Accounts differ as to whether Myasoyedov or Guchkov was first to make the challenge, but we do know they ended up fighting a duel with pistols at fifteen paces. Myasoyedov missed his shot; Guchkov then fired into the air, symbolically asserting that his opponent was unworthy of the honor by walking away without shaking hands. Asked by friends to explain his actions, Guchkov reportedly quipped: “I didn’t want to interfere in his natural death by hanging.”
These old vendettas inform the Myasoyedov affair. Myasoyedov’s accusers tell a different story, of course: they say that he was a traitor, and that his death had nothing to do with his role as Sukhomlinov’s political officer within the Russian Army. They say that Myasoyedov had pilots dropping Russian secrets in enemy territory. A pilot is even arrested, but military pilots understand that this scenario is actually difficult to execute in a combat zone once, let alone on a regular basis. Another accusation has Myasoyedov communicating with German agents through neutral Sweden by way of a Petrograd merchant sending coded telegrams, but this is also never proven.
In fact, poor radio discipline and slow production explain the recent defeat and continued failure of the Tenth Army; there is no documentary evidence whatsoever that Germany has a high-level informant in the Russian War Ministry in 1915.
The charge of treason stands on three shaky legs. The first is what appears to be Myasoyedov’s name on a captured German document in France. The second is a paroled Russian prisoner, Lt. Kolakovsky, who supposedly offered his services as a double-agent to the Germans and was given Myasoyedov’s name as a contact, only to betray him upon his return; in fact, Kolakovsky is kept under observation and considered an unreliable source. The final prop is Mikhail Dmitriyevich Bonch-Bruyevich, zealous commissar and chief of staff of the Tenth Army. Known for deporting Jews and oppressing ‘undesirables,’ Bonch-Bruyevich dislikes Myasoyedov for protecting a Jewish-owned company with royal connections that is engaged in wartime smuggling. He claims to have sent two secret agents to Myasoyedov; masquerading as a chauffeur and a mechanic, these men supposedly accompanied the busy Colonel to a meeting with a German farmer, where they watched him pass secret documents. Neither alleged witness is ever named or makes a statement themselves.

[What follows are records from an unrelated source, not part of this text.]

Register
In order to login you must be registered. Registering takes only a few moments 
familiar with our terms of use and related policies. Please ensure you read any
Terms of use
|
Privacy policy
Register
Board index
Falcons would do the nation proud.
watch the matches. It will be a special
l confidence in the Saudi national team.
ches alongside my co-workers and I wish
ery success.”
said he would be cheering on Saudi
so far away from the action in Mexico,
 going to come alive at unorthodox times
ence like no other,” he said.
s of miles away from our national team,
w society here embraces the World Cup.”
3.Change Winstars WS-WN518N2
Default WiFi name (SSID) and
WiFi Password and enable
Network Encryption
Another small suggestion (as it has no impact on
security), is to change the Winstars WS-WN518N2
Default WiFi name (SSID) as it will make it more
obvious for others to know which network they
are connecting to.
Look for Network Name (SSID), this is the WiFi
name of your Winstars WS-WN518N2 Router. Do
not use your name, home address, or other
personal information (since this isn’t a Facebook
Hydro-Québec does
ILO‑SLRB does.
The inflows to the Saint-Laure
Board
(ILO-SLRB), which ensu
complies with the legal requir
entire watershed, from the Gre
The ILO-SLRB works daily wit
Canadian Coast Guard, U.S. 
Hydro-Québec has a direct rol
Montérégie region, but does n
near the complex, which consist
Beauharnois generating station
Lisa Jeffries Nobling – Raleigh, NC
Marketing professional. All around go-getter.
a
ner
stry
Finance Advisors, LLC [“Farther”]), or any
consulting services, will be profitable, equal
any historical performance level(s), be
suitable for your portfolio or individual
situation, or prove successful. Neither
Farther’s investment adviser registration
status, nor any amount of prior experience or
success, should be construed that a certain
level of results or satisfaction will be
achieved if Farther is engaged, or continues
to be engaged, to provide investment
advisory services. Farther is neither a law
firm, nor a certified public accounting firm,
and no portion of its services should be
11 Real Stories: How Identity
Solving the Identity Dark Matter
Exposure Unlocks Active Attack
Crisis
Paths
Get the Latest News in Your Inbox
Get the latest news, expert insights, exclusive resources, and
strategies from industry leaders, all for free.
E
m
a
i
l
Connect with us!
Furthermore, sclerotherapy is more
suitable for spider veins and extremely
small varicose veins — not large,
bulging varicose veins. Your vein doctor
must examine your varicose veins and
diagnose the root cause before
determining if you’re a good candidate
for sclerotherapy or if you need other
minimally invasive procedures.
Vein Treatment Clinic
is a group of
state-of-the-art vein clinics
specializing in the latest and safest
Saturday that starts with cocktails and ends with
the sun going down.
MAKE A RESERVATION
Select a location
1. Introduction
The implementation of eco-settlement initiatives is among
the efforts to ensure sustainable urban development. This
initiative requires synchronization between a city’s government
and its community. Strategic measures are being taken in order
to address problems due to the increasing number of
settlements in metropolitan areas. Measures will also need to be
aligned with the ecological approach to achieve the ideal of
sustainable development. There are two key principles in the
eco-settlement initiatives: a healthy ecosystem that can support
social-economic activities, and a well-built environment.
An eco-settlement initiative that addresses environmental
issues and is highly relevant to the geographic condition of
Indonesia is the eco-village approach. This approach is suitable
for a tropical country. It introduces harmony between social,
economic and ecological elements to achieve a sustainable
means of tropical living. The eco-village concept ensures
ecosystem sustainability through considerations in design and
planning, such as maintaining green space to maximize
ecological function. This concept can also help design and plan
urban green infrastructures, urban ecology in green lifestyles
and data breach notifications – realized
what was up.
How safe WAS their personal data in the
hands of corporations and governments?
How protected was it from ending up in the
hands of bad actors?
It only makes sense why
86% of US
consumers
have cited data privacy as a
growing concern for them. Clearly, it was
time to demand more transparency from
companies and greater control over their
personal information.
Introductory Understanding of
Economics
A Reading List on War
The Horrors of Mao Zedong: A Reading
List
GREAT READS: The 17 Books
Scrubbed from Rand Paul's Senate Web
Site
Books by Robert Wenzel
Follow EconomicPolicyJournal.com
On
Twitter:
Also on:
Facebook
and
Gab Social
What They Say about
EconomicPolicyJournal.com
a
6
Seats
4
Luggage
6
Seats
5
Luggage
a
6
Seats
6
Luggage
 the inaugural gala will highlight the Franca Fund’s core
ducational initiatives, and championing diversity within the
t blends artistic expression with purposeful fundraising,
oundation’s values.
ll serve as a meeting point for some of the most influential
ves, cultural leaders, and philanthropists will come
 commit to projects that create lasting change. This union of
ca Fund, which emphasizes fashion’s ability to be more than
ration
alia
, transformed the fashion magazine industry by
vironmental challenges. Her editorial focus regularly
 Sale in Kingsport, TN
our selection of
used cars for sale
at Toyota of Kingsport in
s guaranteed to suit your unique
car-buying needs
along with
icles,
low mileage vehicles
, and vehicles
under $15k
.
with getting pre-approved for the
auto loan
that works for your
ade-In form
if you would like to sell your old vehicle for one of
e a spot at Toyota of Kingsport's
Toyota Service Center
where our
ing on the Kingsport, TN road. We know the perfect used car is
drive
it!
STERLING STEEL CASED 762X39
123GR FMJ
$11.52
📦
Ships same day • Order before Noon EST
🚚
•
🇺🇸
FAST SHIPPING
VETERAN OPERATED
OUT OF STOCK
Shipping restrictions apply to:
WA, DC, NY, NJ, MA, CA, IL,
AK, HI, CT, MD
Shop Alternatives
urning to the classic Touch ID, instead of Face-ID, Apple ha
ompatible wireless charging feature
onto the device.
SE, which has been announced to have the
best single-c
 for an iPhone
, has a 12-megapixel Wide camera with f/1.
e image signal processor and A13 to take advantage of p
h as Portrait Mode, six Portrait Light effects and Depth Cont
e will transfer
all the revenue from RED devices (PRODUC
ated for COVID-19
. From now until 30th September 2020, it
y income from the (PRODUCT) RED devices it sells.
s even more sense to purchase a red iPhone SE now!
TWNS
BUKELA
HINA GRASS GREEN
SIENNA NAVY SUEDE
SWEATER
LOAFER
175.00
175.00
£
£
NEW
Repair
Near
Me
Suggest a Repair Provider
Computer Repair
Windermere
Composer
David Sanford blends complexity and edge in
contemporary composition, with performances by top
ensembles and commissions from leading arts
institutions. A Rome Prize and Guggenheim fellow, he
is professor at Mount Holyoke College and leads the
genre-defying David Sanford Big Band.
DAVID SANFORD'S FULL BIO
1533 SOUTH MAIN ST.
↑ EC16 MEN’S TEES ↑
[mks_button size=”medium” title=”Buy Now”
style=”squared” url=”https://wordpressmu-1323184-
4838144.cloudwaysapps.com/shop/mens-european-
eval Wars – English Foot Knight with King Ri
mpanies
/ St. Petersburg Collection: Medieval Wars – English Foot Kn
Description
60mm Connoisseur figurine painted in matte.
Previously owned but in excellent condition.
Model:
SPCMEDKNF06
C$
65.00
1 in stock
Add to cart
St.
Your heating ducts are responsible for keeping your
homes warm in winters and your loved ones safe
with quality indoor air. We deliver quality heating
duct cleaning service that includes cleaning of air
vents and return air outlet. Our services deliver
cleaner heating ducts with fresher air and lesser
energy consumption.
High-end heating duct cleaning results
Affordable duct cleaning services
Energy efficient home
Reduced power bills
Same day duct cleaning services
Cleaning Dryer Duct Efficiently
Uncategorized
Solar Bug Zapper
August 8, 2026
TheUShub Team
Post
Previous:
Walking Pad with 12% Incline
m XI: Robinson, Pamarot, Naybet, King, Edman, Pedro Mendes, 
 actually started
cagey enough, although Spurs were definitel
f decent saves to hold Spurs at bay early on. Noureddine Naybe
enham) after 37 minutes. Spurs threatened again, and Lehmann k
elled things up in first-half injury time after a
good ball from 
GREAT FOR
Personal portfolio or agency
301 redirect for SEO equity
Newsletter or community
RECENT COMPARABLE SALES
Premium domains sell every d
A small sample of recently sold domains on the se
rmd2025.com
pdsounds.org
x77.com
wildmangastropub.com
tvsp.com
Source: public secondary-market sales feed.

Nevertheless, this fantastical charging instrument was good enough for Grand Duke Nicholas, who gave warrant for the Colonel’s arrest and subsequent execution. None of it fits with proper counterintelligence doctrine, however: if Kolakovsky was at all reliable, he should have been sent to meet Myasoyedov in order to confirm his treason. Meanwhile, Bonch-Bruyevich’s brother Vladimir is the personal secretary to Vladimir Lenin, who currently resides in Switzerland. (In fact, Lenin’s friend Grigory Zinoviev prints documents from the Tenth Army in the Bolshevik magazine Sbornik Sotsial-Demokrata.) As reward for his services, Bonch-Bruyevich is made Chief of Staff of the Sixth Army, becoming the highest-ranking counterintelligence officer in Petrograd despite his revolutionary connections. He will work with Okhrana agents, reorganize the Army’s counterintelligence service, and turn Bolshevik in the Spring of 1917, specializing in forgery. Future War Minister Polivanov will also later join the Bolsheviks.
Alexander Guchkov, however, will end his days in self-imposed exile. Despite his industrial and military reforms, and his success in maneuvering both the Grand Duke and the Tsar from their offices, he ends up on the wrong side of revolution.